### Tarea
De acuerdo con el relato sobre la vocación criminológica, ¿qué institución de Portugal reclutó como investigadora invitada a quien lo narra?

### Documento fuente

• • • • •

Por Mónica Ramírez Cano, psicóloga, criminóloga y perfiladora criminológica. A lo largo de los años se ha especializado en violencia serial.
Fue en Lisboa, Portugal; lo recuerdo como si hubiese sido ayer. Era fin de semana y aunque generalmente me quedaba en mi habitación haciendo más de lo mío, ese sábado había salido del instituto que me había reclutado como investigadora invitada: el Instituto Superior de Policía Judiciaria y Ciencias Criminales de Portugal. Ahí pasé un año realizando mi investigación doctoral en materia de violencia serial, que fue más bien una especie de deprivación sensorial durante la cual fui entrenada en casi todos los menesteres criminológicos que llegarían a mi vida años más tarde.
Era un sábado de julio y fue ese mismo sábado cuando decidí y reafirmé mi elección de ser criminóloga (la criminología no consiste simplemente en decantarte por una carrera universitaria o un posgrado; es un estilo de vida). La semana había estado muy complicada, habíamos trabajado intensamente en un par de casos criminales de alto perfil y mi cabeza necesitaba un descanso, necesitaba un espacio para confirmar mi decisión de lanzarme al mundo de la criminología con todo lo que ello implicaba o hacer un alto.
En aquellos días ensayaba lo que vine a confirmar años después: en lo que se refiere a mi profesión, de toda experiencia vivida obtenemos aprendizajes diversos y la clave está en identificar cuál o cuáles son estos en determinados momentos. Así ha sucedido con cada una de las personas privadas de la libertad que me han permitido recorrer de su mano toda su vida para identificar las raíces de la violencia en la que han incurrido y estructurar programas de prevención del delito. Transitando por esas arduas veredas, llegué al estudio de la mente criminal de personas acusadas por delitos como secuestro, narcotráfico, tráfico humano y tráfico de armas, entre otros.

• • • • •

### Datos de entrada
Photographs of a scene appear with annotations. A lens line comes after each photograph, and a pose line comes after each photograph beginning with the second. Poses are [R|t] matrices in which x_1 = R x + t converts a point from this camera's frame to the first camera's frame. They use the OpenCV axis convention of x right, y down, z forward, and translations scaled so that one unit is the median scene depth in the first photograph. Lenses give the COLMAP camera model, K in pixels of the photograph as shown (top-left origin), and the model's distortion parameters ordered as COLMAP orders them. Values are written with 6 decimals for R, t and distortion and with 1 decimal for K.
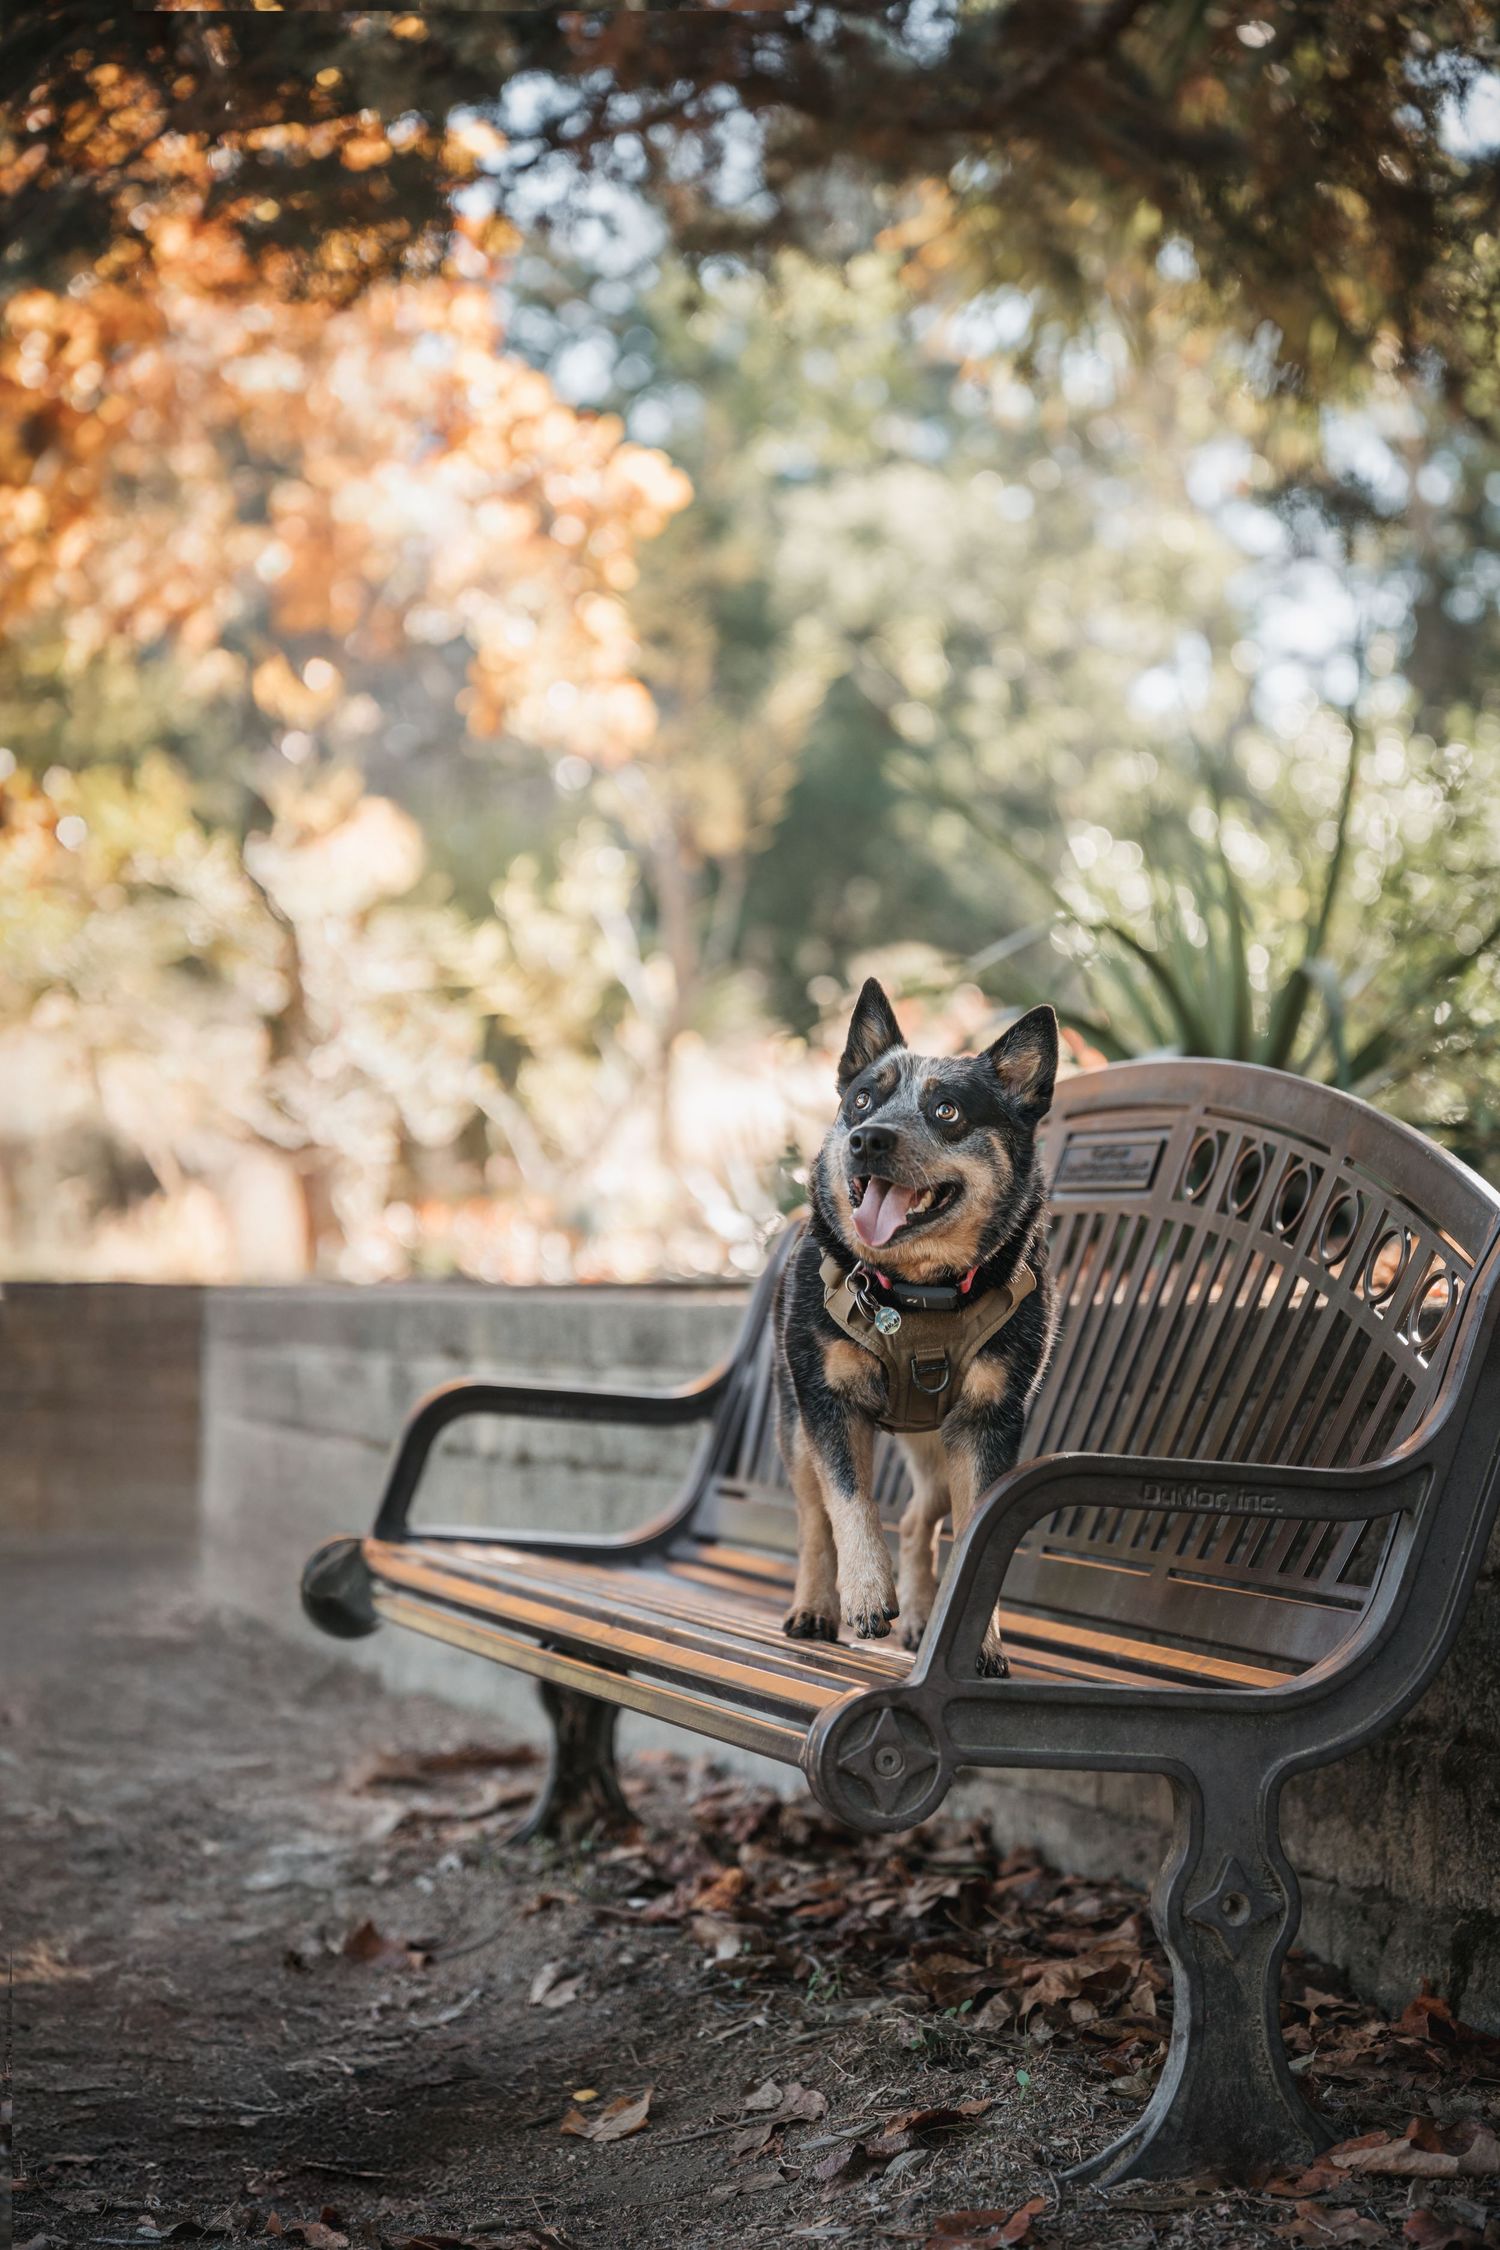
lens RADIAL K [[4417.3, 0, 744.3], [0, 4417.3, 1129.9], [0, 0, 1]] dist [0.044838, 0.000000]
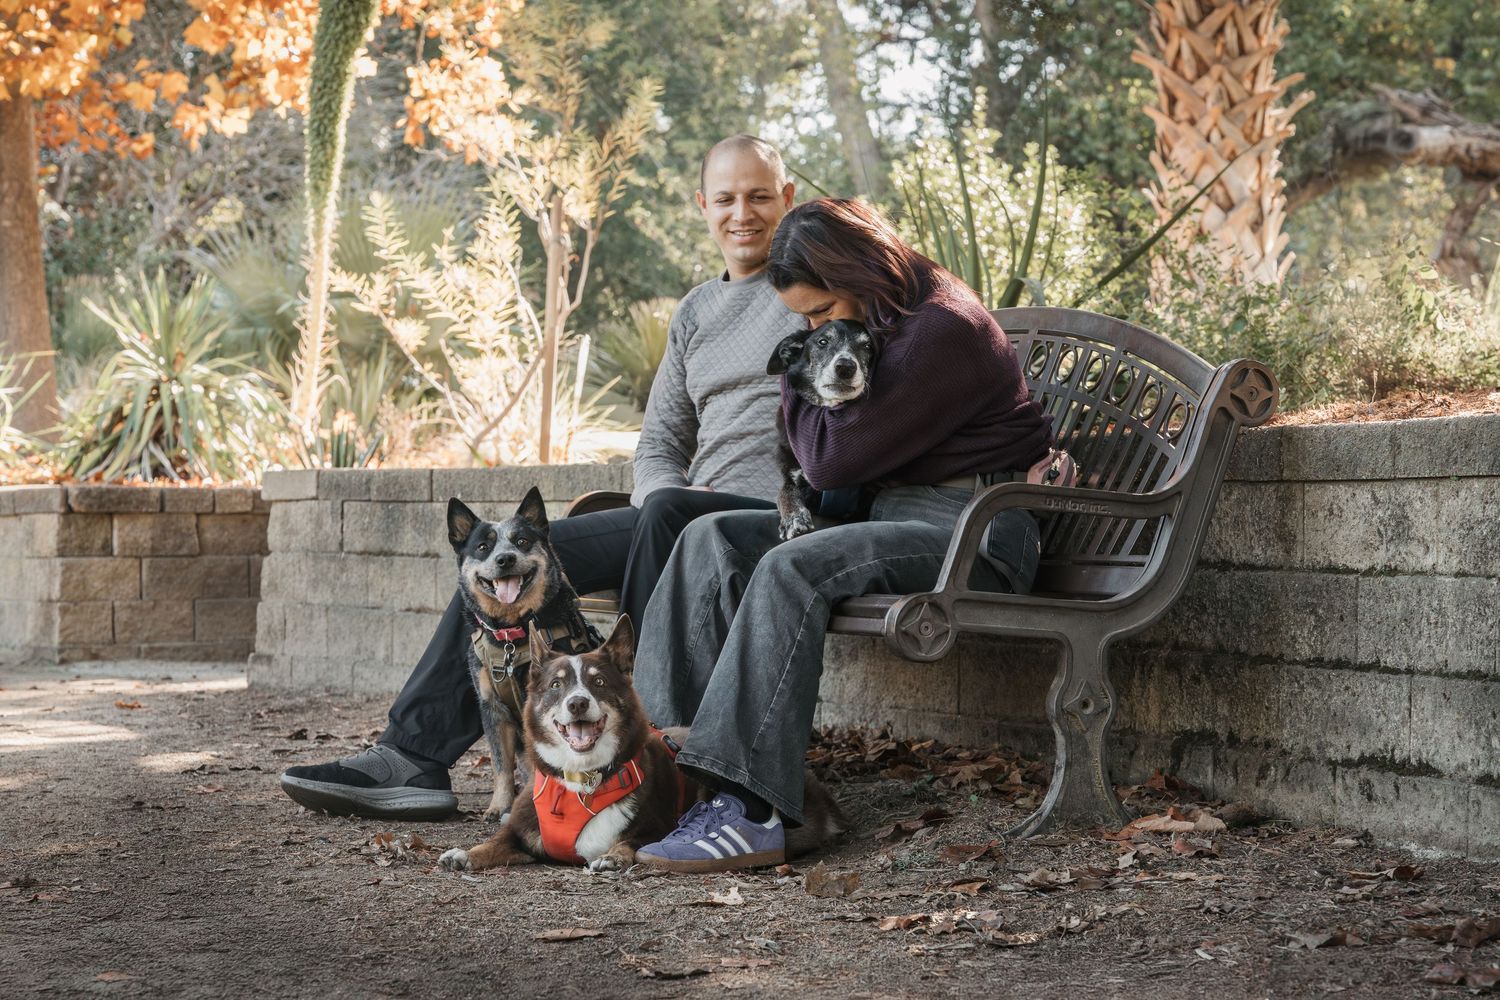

• • • • •

### Solución
El Instituto Superior de Policía Judiciaria y Ciencias Criminales de Portugal.